Dear EcoNews: Permaculture

Dear EcoNews, 

I heard from a friend recently that permaculture gardening has been shown to be helpful in reducing wildfire risk and increasing ecosystem resilience to difficult climate conditions. I am wondering why this is and if there are ways I can incorporate these techniques where I live if I don’t have tons of acres of land?

– Horticulture Hopeful

Dear Horticulture Hopeful,

Permaculture takes an approach of observation, as in observing a situation before applying a solution. Through observation, we are able to identify patterns in the landscape and relationships that exist in nature. By standing back and taking a holistic view we can witness the connections that link all living things and systems. Permaculture aims to not impose a one-size-fits-all solution but to understand that there may be many solutions for each unique situation.

As fires become more of a common occurrence in our lives, we can turn to nature for solutions on how to create more resilient landscapes. Our long arid summers on the West Coast have created ecosystems adapted to fire. Plants, fungi, and animals have all adapted and learned to live with and use fire for survival. We know that climate change is creating challenges for our food systems. As we mimic nature’s resiliency in our own gardens and homesteads, we can better prepare for the greater fluctuation in dry years and wet years.
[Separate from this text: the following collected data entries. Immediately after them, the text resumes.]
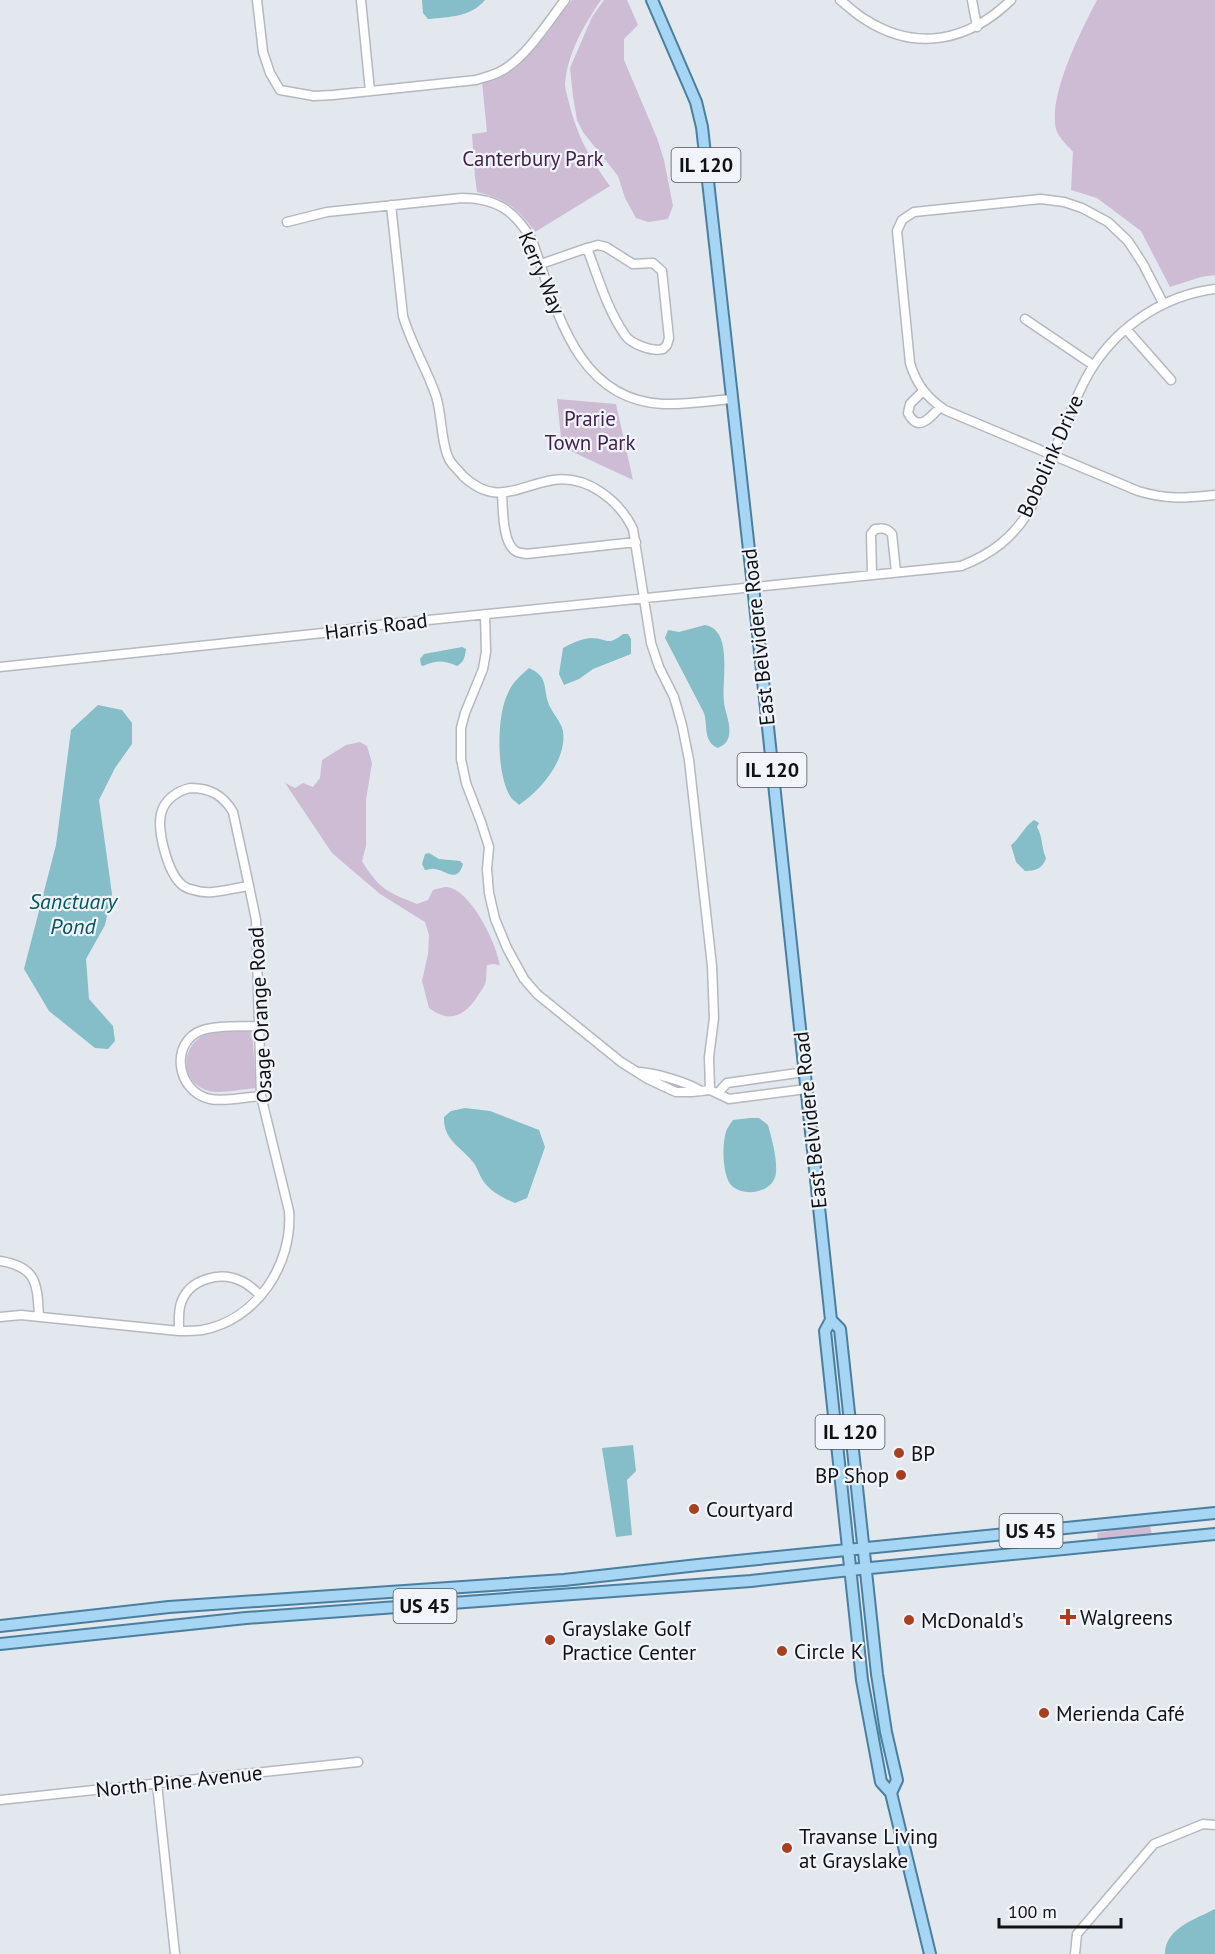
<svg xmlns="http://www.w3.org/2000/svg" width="1215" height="1954" font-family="'PT Sans',sans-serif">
<rect width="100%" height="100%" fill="#e3e7ee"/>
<path fill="#cebcd5" d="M572 0H601C584 25 567 54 565 85 565 91 568 97 569 103 578 138 589 157 610 186L535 232C518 208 506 199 477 192L475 177 472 134 487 132 482 82 504 74 520 62Z
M604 0H627L638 25 624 39V60L657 138 664 160 673 206 668 219 648 222 636 218 625 198 618 176 583 132 577 120 573 96 570 68 592 17Z
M1097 0H1215V275L1201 277 1170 287 1141 231 1097 198 1071 190 1073 152C1068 146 1058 137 1056 129 1048 95 1081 31 1097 0Z
M557 399 616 404 633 480 562 447Z
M360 742 367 746 372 763 366 800V846L362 861C379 889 387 892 417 904L428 900 433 890C437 889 443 887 447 887 472 891 496 943 500 965L493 964 487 965C486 971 487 979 485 984 483 989 479 993 477 997 464 1017 449 1023 429 1008L422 981 428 954 429 935 425 922 380 894 332 853 285 783 295 788 303 783 313 787 320 778 322 760 346 745Z
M252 1030 256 1088C243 1089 220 1094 209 1091 182 1084 179 1051 201 1037 211 1031 240 1031 252 1030Z
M1150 1526 1152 1534 1098 1540 1097 1533 1130 1527Z"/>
<path fill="#85bdc8" d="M422 0H485C471 17 449 17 428 19L423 13Z
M705 625C734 630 721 682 724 702 725 713 731 723 729 735 728 742 724 745 718 748 703 742 708 726 704 713L665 638 668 630 679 632Z
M623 634H628L631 639V654L593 669 579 679 564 685 559 674 563 648C572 643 581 639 591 638 607 638 607 647 623 634Z
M462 647 466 649C465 657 464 662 457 666 444 660 436 660 423 666L421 665 420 659 424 654Z
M529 668C548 677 543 685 548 702 551 712 561 721 563 731 567 760 541 790 519 805 519 804 512 799 512 799 496 778 496 716 508 693 512 683 521 675 529 668Z
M98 705 122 710 132 723V744L115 768 99 800 112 894 105 925 86 959 89 999 113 1026 115 1041 108 1049 95 1048 49 1011 24 969 56 845 71 730Z
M1034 820 1039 823 1037 827C1043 837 1041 847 1046 858 1043 868 1036 871 1025 871L1016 862 1011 845C1020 838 1024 827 1034 820Z
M429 853 439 859 460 861 463 864C457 885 445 869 434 869 431 868 428 870 425 870L422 864 425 854Z
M465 1108 490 1111 539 1130 545 1147 527 1198 515 1203C503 1198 489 1191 482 1179 479 1174 477 1167 473 1162 461 1147 443 1140 444 1117L451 1111Z
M750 1118H759L768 1125C772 1140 777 1157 776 1172 775 1192 746 1198 732 1186 722 1177 722 1144 726 1132 727 1128 731 1123 733 1120Z
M633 1445 636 1471 627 1480 632 1535 616 1537 602 1448Z
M1215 1909V1954H1165C1165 1928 1196 1919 1215 1909Z"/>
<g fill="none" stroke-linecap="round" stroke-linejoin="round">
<g stroke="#b5b8bf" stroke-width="11">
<path id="minor" d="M257 0 263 52 270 73 280 90 314 96 333 95 476 80C485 77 495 75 503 70 527 56 548 22 565 0
M361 0 370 91
M840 0C849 7 857 15 866 20 918 53 970 40 1011 0
M972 0 977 27
M391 205 403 316C411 344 427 369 436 396 442 414 441 444 449 459 452 465 459 471 463 476 496 507 518 486 553 480 587 475 619 500 633 529L651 643 659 667 674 697 682 725 689 760 712 966 714 1018 709 1057 710 1090
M287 222 327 212 462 198C497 198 515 211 532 240 556 307 575 400 663 404 686 405 709 401 732 399
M598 245 606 247 633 264 653 263 662 271 669 338 667 345 663 349C652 352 631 344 625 335 607 309 598 277 587 248Z
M541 264 587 248
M1163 303 1143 264 1128 241 1108 222 1082 208 1064 202 1041 199 914 212 902 220 897 231 910 363C916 384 927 398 945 410L1138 491C1168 500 1185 498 1215 495
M1025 319 1093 365
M1126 329 1171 380
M923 391 910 404 908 413C918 433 930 418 940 407
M502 493C503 508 502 545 517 552 520 553 523 553 526 554L636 542
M872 574 871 534 875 529C883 528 887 528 892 534L896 572
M485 614 486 652 483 669 465 713 461 728V759L466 783 481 822 489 847 487 869 489 893 495 919 507 948 524 979 537 994 621 1062 648 1079 676 1092H692L710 1090 729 1099 806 1089
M0 667 323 633 379 625 961 566C992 554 1014 537 1031 508 1042 481 1053 454 1064 427 1073 406 1081 384 1094 365 1121 324 1166 295 1215 289
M190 788C210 788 223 795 233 812L249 886C232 888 210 896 194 890 189 889 184 887 181 884 168 872 157 832 161 814 164 800 177 791 190 788Z
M259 1026C242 1027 220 1025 203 1030 169 1041 176 1092 210 1099 226 1102 245 1097 261 1096
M639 1072C655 1073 687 1082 701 1091
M718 1093 727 1083 805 1072
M0 1261C37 1267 37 1283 39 1316
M0 1317 21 1315 179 1331C186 1331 195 1331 202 1330 257 1320 293 1264 289 1211L261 1096 256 920 249 886
M179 1331C179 1322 178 1312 181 1303 189 1279 220 1271 241 1281 249 1284 254 1290 260 1295
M157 1784 175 1954
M0 1800 358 1762
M1075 1954 1077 1934 1154 1844 1203 1824 1215 1825"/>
</g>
<g stroke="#4b7f9f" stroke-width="14">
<path id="major" d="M652 0 696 102 702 127 753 586 831 1320 825 1331 862 1680 881 1782 891 1793 930 1954
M831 1320 840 1329 877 1674 886 1732 897 1780 891 1793
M0 1626 169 1607 564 1580 698 1565 1215 1513
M0 1644 246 1618 751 1581 850 1570 1215 1534"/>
</g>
<use href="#minor" stroke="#fff" stroke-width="8"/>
<use href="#major" stroke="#a6d6f3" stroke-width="10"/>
</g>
<g fill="#a84020" stroke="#f1f4fb" stroke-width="2">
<circle cx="899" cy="1453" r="6"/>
<circle cx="901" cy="1475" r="6"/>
<circle cx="694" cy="1509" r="6"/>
<path d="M1065 1608h6v6h6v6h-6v6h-6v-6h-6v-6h6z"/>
<circle cx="909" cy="1620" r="6"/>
<circle cx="550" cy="1640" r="6"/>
<circle cx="782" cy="1651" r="6"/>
<circle cx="1044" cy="1713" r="6"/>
<circle cx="787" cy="1848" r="6"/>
</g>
<g text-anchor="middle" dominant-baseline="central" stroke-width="4.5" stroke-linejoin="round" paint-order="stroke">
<g fill="#f1f4fb" stroke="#545559" stroke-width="1.5">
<rect x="671.5" y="148" width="69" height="34" rx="4.5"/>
<rect x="737.5" y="753" width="69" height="34" rx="4.5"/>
<rect x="815.5" y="1415" width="69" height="34" rx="4.5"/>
<rect x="999.5" y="1514" width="63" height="34" rx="4.5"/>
<rect x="393.5" y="1589" width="63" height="34" rx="4.5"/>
</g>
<g font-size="20" font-weight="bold" fill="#101113">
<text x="706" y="165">IL 120</text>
<text x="772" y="770">IL 120</text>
<text x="850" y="1432">IL 120</text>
<text x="1031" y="1531">US 45</text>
<text x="425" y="1606">US 45</text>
</g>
<g font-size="21" fill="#421e4d" stroke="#f1f4fb">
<text x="533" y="158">Canterbury Park</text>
<text x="590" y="418">Prarie<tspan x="590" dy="24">Town Park</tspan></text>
</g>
<g font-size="21" fill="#101113" stroke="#f1f4fb">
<text transform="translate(542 273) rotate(67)">Kerry Way</text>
<text transform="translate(1050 456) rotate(-66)">Bobolink Drive</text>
<text transform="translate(376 626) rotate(-7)">Harris Road</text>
<text transform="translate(758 637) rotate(-96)">East Belvidere Road</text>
<text transform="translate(260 1015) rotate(-93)">Osage Orange Road</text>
<text transform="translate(810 1120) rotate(-96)">East Belvidere Road</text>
<text transform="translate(179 1781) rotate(-6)">North Pine Avenue</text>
</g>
<g font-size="21" fill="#101113" stroke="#f1f4fb" text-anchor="start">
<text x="911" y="1453">BP</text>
<text x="889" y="1475" text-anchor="end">BP Shop</text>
<text x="706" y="1509">Courtyard</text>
<text x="1080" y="1617">Walgreens</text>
<text x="921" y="1620">McDonald's</text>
<text x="562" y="1628">Grayslake Golf<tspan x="562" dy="24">Practice Center</tspan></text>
<text x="794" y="1651">Circle K</text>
<text x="1056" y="1713">Merienda Café</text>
<text x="799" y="1836">Travanse Living<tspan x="799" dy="24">at Grayslake</tspan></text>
</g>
<g font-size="22" font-style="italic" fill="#015561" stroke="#f1f4fb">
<text x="73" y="901">Sanctuary<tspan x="73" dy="25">Pond</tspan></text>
</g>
</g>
<path d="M999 1918v9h122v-9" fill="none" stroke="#101113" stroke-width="3"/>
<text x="1008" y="1918" font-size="18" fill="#101113" stroke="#f1f4fb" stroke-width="4.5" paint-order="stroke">100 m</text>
</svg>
Water can be a scarce resource during the summer months on the north coast. If we increase soil moisture by building soil and trapping water in the ground we can have dramatic effects on humidity and fire reduction. As the permaculture motto goes “Slow it, sink it, spread it, store it.” Store water in the soil, store water in the vegetation, and store water in the ground.

When using native plants in your garden and homestead you will be incorporating trees, grasses and shrubs that have adapted to fire over thousands of years. These plants are often more drought and pest tolerant and require fewer inputs, such as fertilizer and maintenance. Using hardy natives and plants closely related to their native counterparts, we can increase the adaptability of our landscapes.

By creating and nurturing more resilient ecosystems we will support a wider diversity of insects, birds, fungi and animals. By giving our ecosystem this support we will then be supported in return.

Things you can do:

  • Try observing what plants grow in your ecosystem.
  • Find plants that have natural fire and drought resiliency.
  • Seek out native plants or plants closely related to their native counterparts.
  • Plant native food-producing plants for yourself and the wildlife.
  • Mimic plant guilds (a community of plants that grow and support each other) you observe in nature.
  • Propagate native plants by saving seeds, taking cuttings or purchasing native plants at the North Coast California Native Plant Society, Lost Foods Nursery, or asking about native plants at your local nursery.